After nearly two years of discussions, Pennsylvania Game Commissioners this past week redrew the boundaries of just one wildlife management unit. Unit 2G in the northcentral part of the state was split.
The commissioners decided against redrawing the boundaries of unit 2B, which surrounds Pittsburgh. But they made another change that will impact deer hunters there.
When it comes to 2G, 2,900 square miles on its eastern side will remain under the same name. Its westernmost 1,900 square miles, east of routes 120 and 555, will become a new unit, 2H.
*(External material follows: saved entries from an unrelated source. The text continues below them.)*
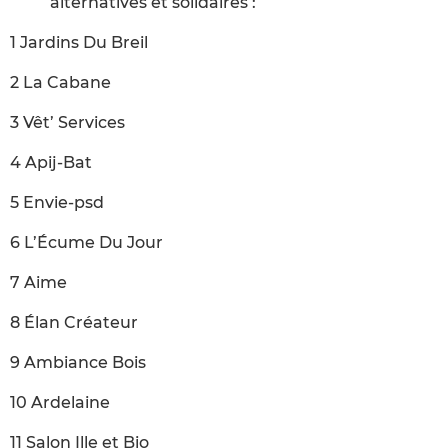
alternatives et solidaires :
1 Jardins Du Breil
2 La Cabane
3 Vêt’ Services
4 Apij-Bat
5 Envie-psd
6 L’Écume Du Jour
7 Aime
8 Élan Créateur
9 Ambiance Bois
10 Ardelaine
11 Salon Ille et Bio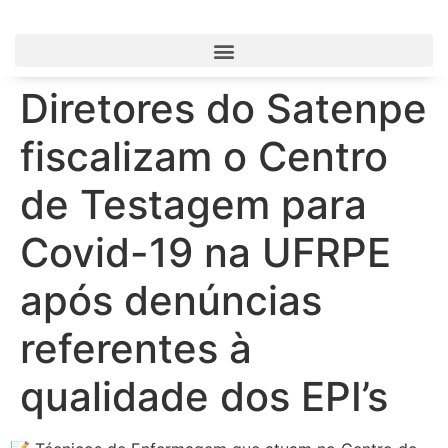
Diretores do Satenpe
fiscalizam o Centro
de Testagem para
Covid-19 na UFRPE
após denúncias
referentes à
qualidade dos EPI’s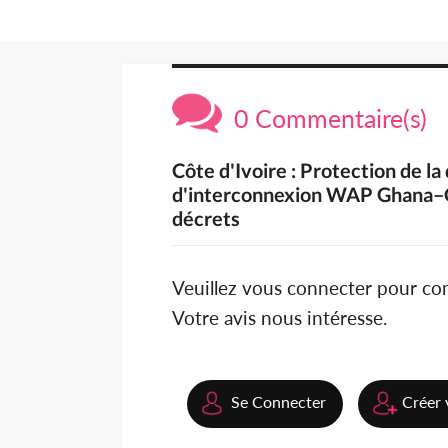
0 Commentaire(s)
Côte d'Ivoire : Protection de la
d'interconnexion WAP Ghana–C
décrets
Veuillez vous connecter pour c
Votre avis nous intéresse.
Se Connecter
Créer 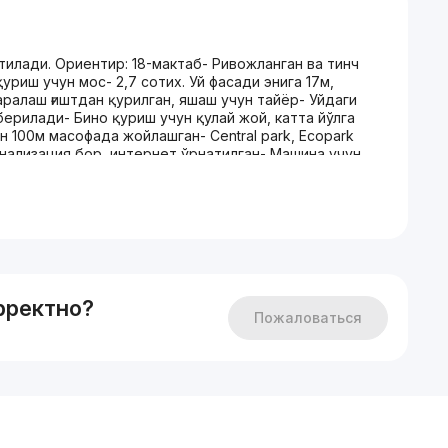
тилади. Ориентир: 18-мактаб- Ривожланган ва тинч
уриш учун мос- 2,7 сотих. Уй фасади энига 17м,
 аралаш ғиштдан қурилган, яшаш учун тайёр- Уйдаги
ерилади- Бино қуриш учун қулай жой, катта йўлга
100м масофада жойлашган- Central park, Ecopark
анализация бор, интернет ўрнатилган- Машина учун
998971393989- Инвестиция ёки шахсий яшаш учун
 Мирзо-Улугбек, улица Дархон. Ориентир: школа №18-
я строительство современного дома, коттеджа- 2,7
 почти квадрат- 4 комнаты- Дом построен из
 Вся мебель из дома будет вывезена, дом будет
ства, расположен рядом с большой дорогой-
- Central park, Ecopark расположены вблизи 500м-
ен интернет- Есть парковка для автомобиля- 225.000$
рректно?
ожность для инвестиций или собственного жилья
Пожаловаться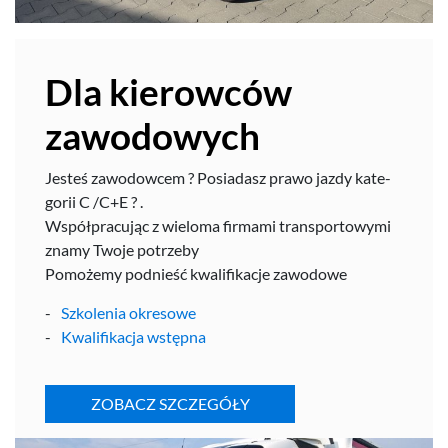
Dla kierow­ców
zawodowych
Jesteś zawodow­cem ? Posi­adasz prawo jazdy kat­e­
gorii C /​C+E ? .
Współpracu­jąc z wieloma fir­mami trans­portowymi
znamy Twoje potrzeby
Pomożemy pod­nieść kwal­i­fikacje zawodowe
Szkole­nia okresowe
Kwal­i­fikacja wstępna
ZOBACZ SZCZEGÓŁY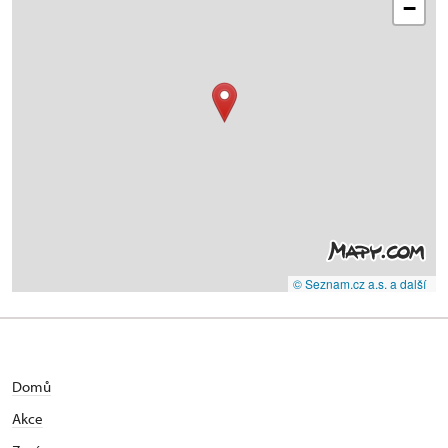
−
© Seznam.cz a.s. a další
Domů
Akce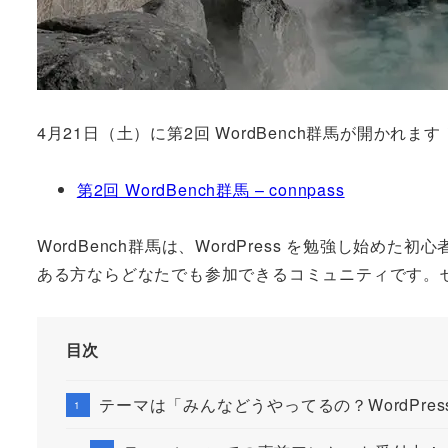
4月21日（土）に第2回 WordBench群馬が開かれます
第2回 WordBench群馬 – connpass
WordBench群馬は、WordPress を勉強し始
ある方ならどなたでも参加できるコミュニティです。
目次
テーマは「みんなどうやってるの？WordPre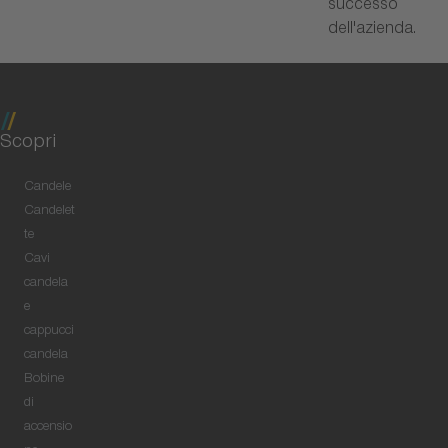
successo
dell'azienda.
Scopri
Candele
Candelet
te
Cavi
candela
e
cappucci
candela
Bobine
di
accensio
The change was made to more accurately reflect differing kinds of habitat, said commissioner Dave Putnam of Centre County. Unit 2H is being timbered by private landowners, the Game Commission and the bureau of forestry at a much faster rate, he said, and is more productive for wildlife. Unit 2G, which is heavy on publicly owned land, has far worse habitat, and there's far less timbering of the kind that would improve it going on, he said. It supports far fewer deer, Putnam said.
The new boundaries may allow the commission to increase the herd a bit in 2G and stabilize it in 2H, Putnam said. That doesn't mean deer numbers in 2G will return to what some hunters remember, he cautioned. The habitat just isn't there, he said.
“But this is a compromise, we think,” said commissioner Ron Weaner of Adams County.
As for unit 2B, commissioners had been thinking of making it smaller to force a change in hunter behavior.
The unit has long had a month-long, post-Christmas deer season to allow hunters to control deer in urban areas. It's become obvious hunters were targeting the fringes of the unit to the exclusion of Allegheny County, though. To fix that, commissioners are eliminating the late season in unit 2B, as well as in units 5C and 5D in southeastern Pennsylvania. It will be replaced with a late season that will be held only in “special regulations” counties: Allegheny, Bucks, Chester, Delaware, Montgomery and Philadelphia.
That means the portion of Allegheny County that lies within management unit 2A will be part of the late season, and the portions of Beaver, Butler, Washington and Westmoreland counties in 2B will not.
“The intent is to put greater pressure on the special regulations areas and alleviate some of the pressure outside them,” said executive director Carl Roe.
The change must get final approval in April, but that's likely a formality. So pay attention to where you are in the woods this fall. The rules have changed.